=== Job ===
Copy out, word for word, the lines running from the one that contains "sergilenen özverili mücadeleden" up to and including the one that contains "istikrarlı performansla kupaya uzanan Maltepe".

=== Data shown ===
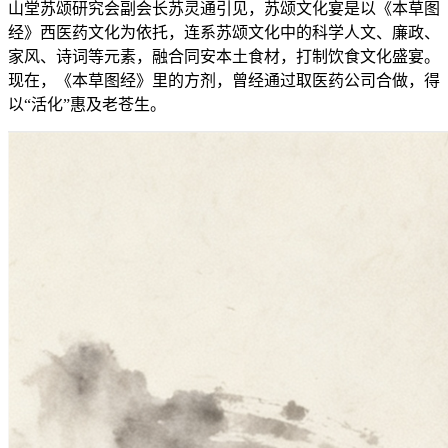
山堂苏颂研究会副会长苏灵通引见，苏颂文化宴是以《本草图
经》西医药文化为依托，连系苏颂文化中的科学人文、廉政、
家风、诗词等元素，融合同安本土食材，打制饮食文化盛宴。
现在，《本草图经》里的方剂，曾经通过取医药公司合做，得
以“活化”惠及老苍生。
* * *
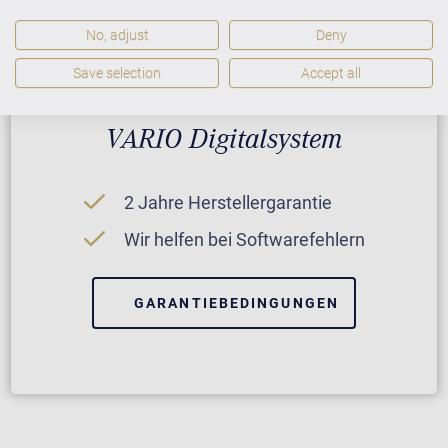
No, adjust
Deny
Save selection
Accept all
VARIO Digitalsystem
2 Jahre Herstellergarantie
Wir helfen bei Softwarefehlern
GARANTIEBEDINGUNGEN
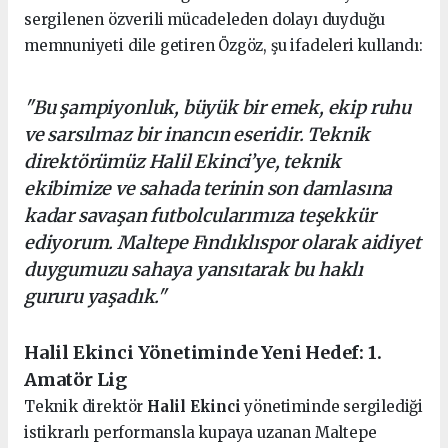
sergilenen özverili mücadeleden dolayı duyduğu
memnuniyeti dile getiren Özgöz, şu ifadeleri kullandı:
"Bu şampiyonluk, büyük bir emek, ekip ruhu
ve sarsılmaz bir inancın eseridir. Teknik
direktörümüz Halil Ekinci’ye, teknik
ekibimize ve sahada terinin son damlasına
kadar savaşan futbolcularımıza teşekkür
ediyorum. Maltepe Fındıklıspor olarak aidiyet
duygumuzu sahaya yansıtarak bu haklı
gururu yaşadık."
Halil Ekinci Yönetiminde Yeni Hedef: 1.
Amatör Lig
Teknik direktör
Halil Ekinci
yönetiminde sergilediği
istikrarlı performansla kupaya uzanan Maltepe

=== Worked solution ===
sergilenen özverili mücadeleden dolayı duyduğu
memnuniyeti dile getiren Özgöz, şu ifadeleri kullandı:
"Bu şampiyonluk, büyük bir emek, ekip ruhu
ve sarsılmaz bir inancın eseridir. Teknik
direktörümüz Halil Ekinci’ye, teknik
ekibimize ve sahada terinin son damlasına
kadar savaşan futbolcularımıza teşekkür
ediyorum. Maltepe Fındıklıspor olarak aidiyet
duygumuzu sahaya yansıtarak bu haklı
gururu yaşadık."
Halil Ekinci Yönetiminde Yeni Hedef: 1.
Amatör Lig
Teknik direktör
Halil Ekinci
yönetiminde sergilediği
istikrarlı performansla kupaya uzanan Maltepe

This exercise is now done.